Samedi, nous sommes allés à Calais, comme tous les samedis depuis le dernier week-end de juin pour retrouver les exilés qui attendent au bord de ce continent une occasion de passer en « UK », mais les occasions sont rares : des centaines de CRS et de gendarmes et d’agents de la police aux frontières quadrillent Calais, les zones industrielles, les rues, les bois alentour pour expulser, démanteler la moindre tentative d’installation de campement.

Les grilles, les grillages se dressent partout, encerclent et enferment les Calaisiens dans leurs quartiers, mettent à la marge les réfugiés. Il leur reste peu de place pour s’installer  : quelques zones excentrées qu’il faut quitter au bout de quelques jours après s’être fait confisquer sa tente, lacérer son duvet, parfois s’être fait insulter ou gazer. Il n’y avait plus que 2 points d’eau pour 1000 personnes en juillet- deux points de distribution de nourriture, éloignés de plusieurs kilomètres. Et pour prendre une douche, il faut bien rajouter 6 kms de marche. Les exilés sont épuisés, démoralisés, désespérés.
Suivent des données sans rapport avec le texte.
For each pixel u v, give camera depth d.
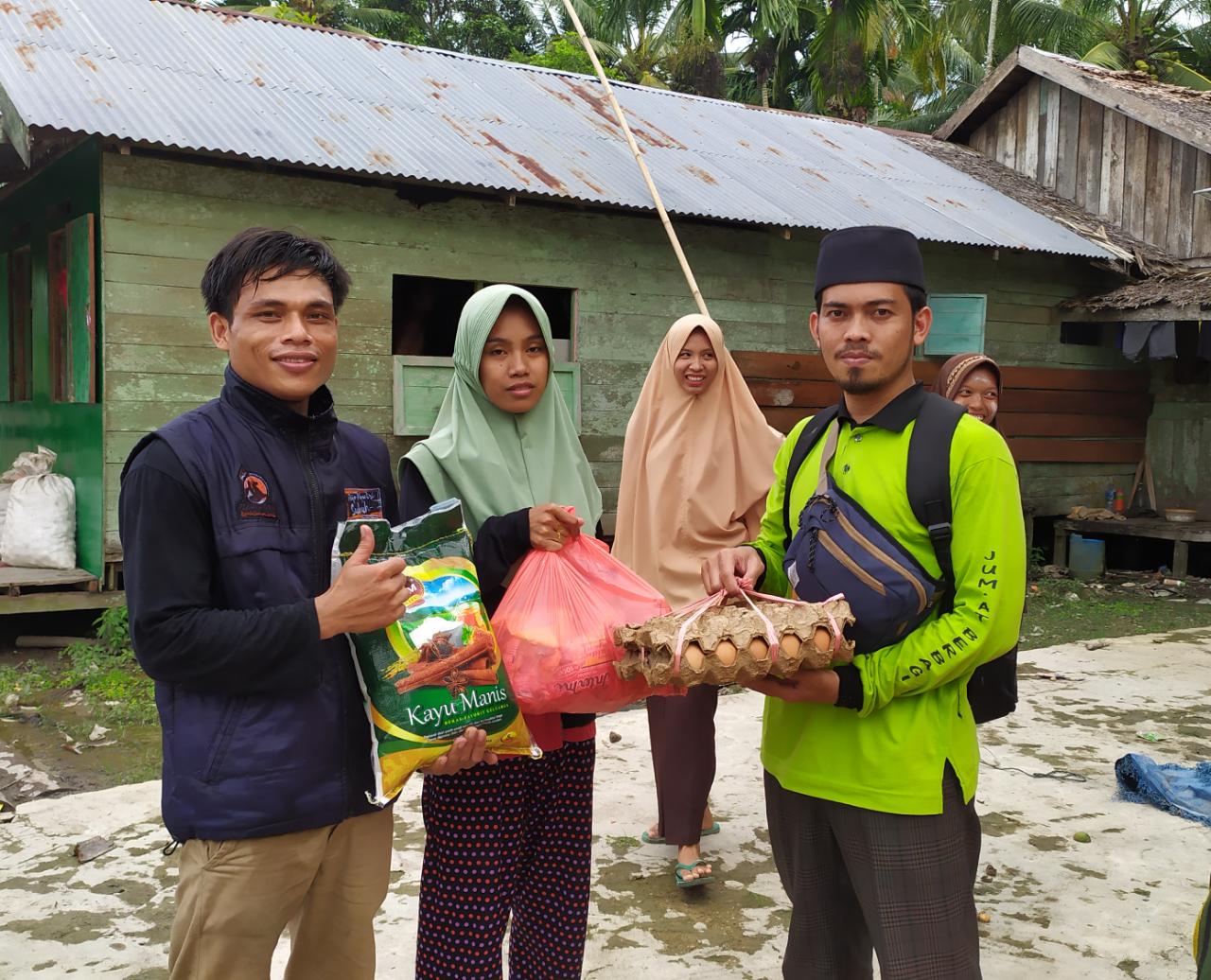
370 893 1.88
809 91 21.41
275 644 1.62
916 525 1.85
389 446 7.23
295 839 1.71
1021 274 10.20
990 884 3.31
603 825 3.74
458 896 2.09
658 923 3.04
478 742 1.79
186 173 6.39
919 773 1.84
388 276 7.14
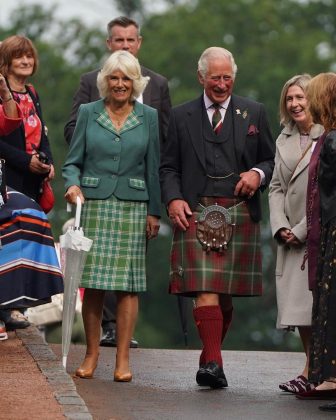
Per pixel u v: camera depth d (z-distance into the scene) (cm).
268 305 9394
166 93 3114
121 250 2639
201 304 2653
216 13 10556
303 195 2675
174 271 2680
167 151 2698
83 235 2612
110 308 3100
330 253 2422
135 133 2658
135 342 3148
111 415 2325
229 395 2556
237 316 9375
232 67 2670
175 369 2823
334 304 2409
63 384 2420
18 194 2689
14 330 2948
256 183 2658
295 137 2703
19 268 2641
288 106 2694
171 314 9394
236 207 2666
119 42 3166
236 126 2680
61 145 9562
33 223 2667
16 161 2788
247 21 10481
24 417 2184
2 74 2833
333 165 2419
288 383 2609
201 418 2325
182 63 10056
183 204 2659
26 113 2833
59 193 9256
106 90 2653
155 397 2506
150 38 10269
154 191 2666
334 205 2428
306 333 2672
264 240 9394
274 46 10144
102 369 2769
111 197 2642
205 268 2648
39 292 2653
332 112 2455
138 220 2653
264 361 3005
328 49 10381
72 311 2578
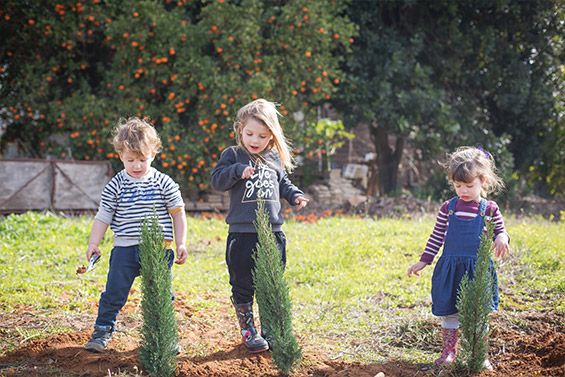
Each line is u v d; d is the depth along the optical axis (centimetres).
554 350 407
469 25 1652
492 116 1714
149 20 1320
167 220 428
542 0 1570
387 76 1470
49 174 1177
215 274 687
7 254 734
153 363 364
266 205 421
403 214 1242
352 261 720
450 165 417
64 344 427
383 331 484
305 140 1379
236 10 1320
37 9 1366
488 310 376
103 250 779
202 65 1310
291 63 1343
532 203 1608
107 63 1484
On a retrouvé nos amis éthiopiens samedi, une dizaine d’exilés fidèles qui marchent une demi-heure pour nous rejoindre, comme tous les samedis  : on s’installe avec eux, on mange quelques gâteaux, on boit du thé, on mesure leur fatigue à leurs visages tendus, fripés, crispés. Et samedi, ça avait l’air dur, ils n’arrivaient pas à se décoller du grillage contre lequel ils étaient adossés, il y avait des pansements sur des mains, des cicatrices douloureuses, des blessures faites en escaladant les grillages. Il y avait une grande lassitude. On leur a proposé de les embarquer pour deux jours. On a repris les hébergements dans les familles lilloises depuis 2 week-ends, c’est ça qu’on vient leur proposer tous les samedis  : un week-end de repos dans une famille, deux nuits dans un vrai lit, une longue douche, des repas, du calme ou un moment pour échanger, de la musique, des conversations. Ils repartent le lundi un peu reboostés, ils disent souvent qu’ils ne pensent plus à Calais pendant deux jours et que ça leur fait du bien. A l’heure où le ministre de l’Intérieur Darmanin décide de faire interdire la distribution de nourriture par les assos de la ville, où la maire de Calais Nathalie Bouchart, jamais en panne d’inspiration pour maltraiter les «  migrants  », réclame la création d’une «  zone d’expérimentation  », un «  secteur géographique à définir pour juguler les flux migratoires et à lutter contre les troubles à l’ordre public  », à l’heure où il serait question de remettre à l’ordre du jour le délit de séjour irrégulier, supprimé par Manuel Valls, en 2012, à l’heure où l’Angleterre renvoie en France par charters les exilés arrivés sur les côtes par les «  small boats  » , on se dit qu’il va falloir qu’on continue sans faiblir, qu’il faut tenir, résister, donner son temps et son énergie pour ces venus du bout du monde et nés du mauvais côté de la mer.